House Republicans emerged from behind closed doors Saturday with a new temporary spending bill that calls for a one-year delay in ObamaCare and a repeal of the law’s medical-device tax.
“ObamaCare is not ready, and the delay is essential,” California GOP Rep. Darrell Issa, chairman of the House Committee on Oversight and Government Affairs, said before lashing out at a reporter. “How dare you assume this will be a failure. How dare you.”
House leaders said the proposal will fund the federal government – except for ObamaCare – through December 15. It now goes before the chamber’s rules committee, and a full floor vote is expected by Saturday evening.

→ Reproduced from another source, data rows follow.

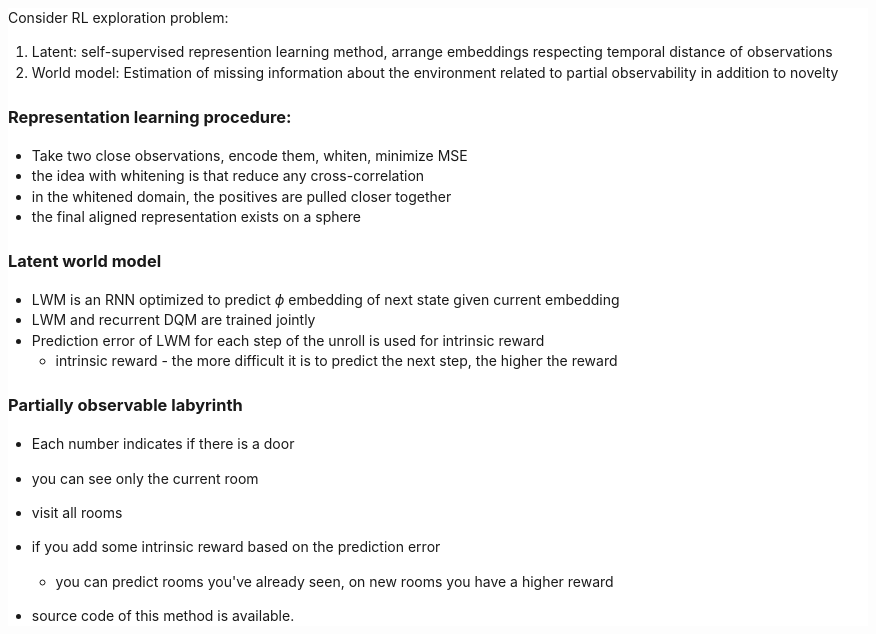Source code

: Consider RL exploration problem:

 1. Latent: self-supervised represention learning method, arrange embeddings
    respecting temporal distance of observations
 2. World model: Estimation of missing information about the environment
    related to partial observability in addition to novelty

### Representation learning procedure:
 - Take two close observations, encode them, whiten, minimize MSE
 - the idea with whitening is that reduce any cross-correlation
 - in the whitened domain, the positives are pulled closer together
 - the final aligned representation exists on a sphere

### Latent world model

 - LWM is an RNN optimized to predict $\phi$ embedding of next state given current
   embedding
 - LWM and recurrent DQM are trained jointly
 - Prediction error of LWM for each step of the unroll is used for 
   intrinsic reward
   - intrinsic reward - the more difficult it is to predict the
     next step, the higher the reward

### Partially observable labyrinth

 - Each number indicates if there is a door
 - you can see only the current room
 - visit all rooms
 - if you add some intrinsic reward based on the prediction error
    - you can predict rooms you've already seen, on new rooms you
      have a higher reward

 - source code of this method is available.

The House plan will also have a separate bill that funds the military in the event of a shutdown.
The medical device tax is one of the Obama administration’s primary revenue sources for ObamaCare.

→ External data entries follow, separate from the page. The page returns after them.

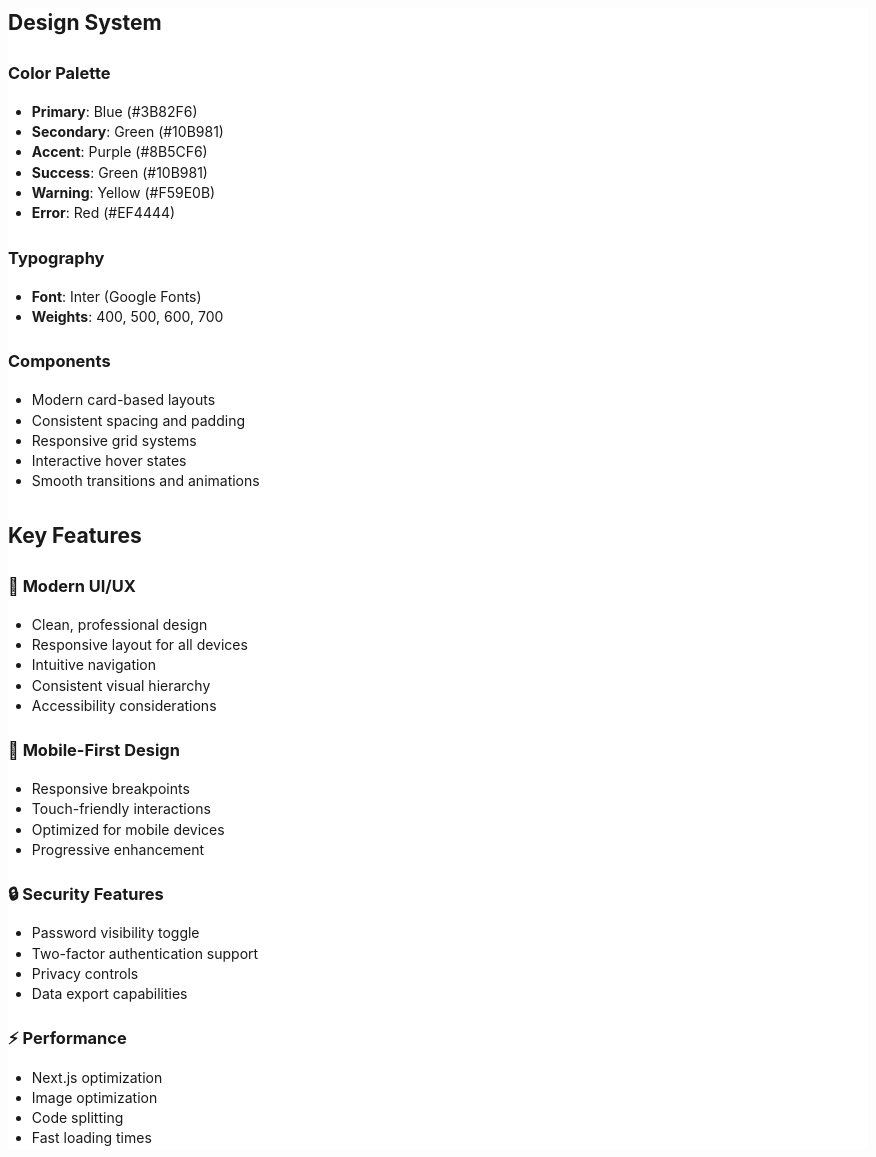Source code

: ## Design System

### Color Palette
- **Primary**: Blue (#3B82F6)
- **Secondary**: Green (#10B981)
- **Accent**: Purple (#8B5CF6)
- **Success**: Green (#10B981)
- **Warning**: Yellow (#F59E0B)
- **Error**: Red (#EF4444)

### Typography
- **Font**: Inter (Google Fonts)
- **Weights**: 400, 500, 600, 700

### Components
- Modern card-based layouts
- Consistent spacing and padding
- Responsive grid systems
- Interactive hover states
- Smooth transitions and animations

## Key Features

### 🎨 **Modern UI/UX**
- Clean, professional design
- Responsive layout for all devices
- Intuitive navigation
- Consistent visual hierarchy
- Accessibility considerations

### 📱 **Mobile-First Design**
- Responsive breakpoints
- Touch-friendly interactions
- Optimized for mobile devices
- Progressive enhancement

### 🔒 **Security Features**
- Password visibility toggle
- Two-factor authentication support
- Privacy controls
- Data export capabilities

### ⚡ **Performance**
- Next.js optimization
- Image optimization
- Code splitting
- Fast loading times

The House earlier this month sent a spending bill to the Senate that called for defunding President Obama’s health-care law.
On Friday, the Senate passed a temporary spending bill that re-inserted the ObamaCare funding and funds the government through Nov. 15.
The Senate returned the funding despite efforts by Texas GOP Sen. Ted Cruz — a conservative, Tea Party-backed lawmaker – to block that effort.
Failure to pass a short-term funding bill by Monday night would mean the first partial government shutdown in almost 20 years.
The Senate’s 54-44 vote was strictly along party lines in favor of the bill, which would prevent a shutdown of nonessential government services.
That tally followed a 79-19 vote to cut off a filibuster by Cruz, which exposed a rift among Republicans eager to prevent a shutdown and those, like Cruz, who seem willing to risk one over derailing the health care law.
All 52 Democrats, two independents and 25 of 44 Republicans voted in favor. That included Minority Leader Mitch McConnell and most of the GOP leadership.
Cruz was whipping up House conservatives to continue the battle over heath care, urging them to reject efforts by Speaker John Boehner and other GOP leaders to offer scaled-back assaults on the law like repealing a tax on medical devices as the House response.
Some conservatives were taking their cues from Cruz rather than GOP leaders like Boehner hoping to avoid a shutdown, especially one that could weaken Republicans heading into an even more important battle later in October over allowing the government to borrow more money.
Washington Rep. Cathy McMorris Rodgers, the chairwoman of the House Republican Conference, attempted Saturday to move the debate to next budget-battle deadline — Oct. 17 when Congress must increase the government’s borrowing limit or risk defaulting on its debt.
Republican want spending cuts as part of the deal, but the White House has said it engage in extortion negotiations.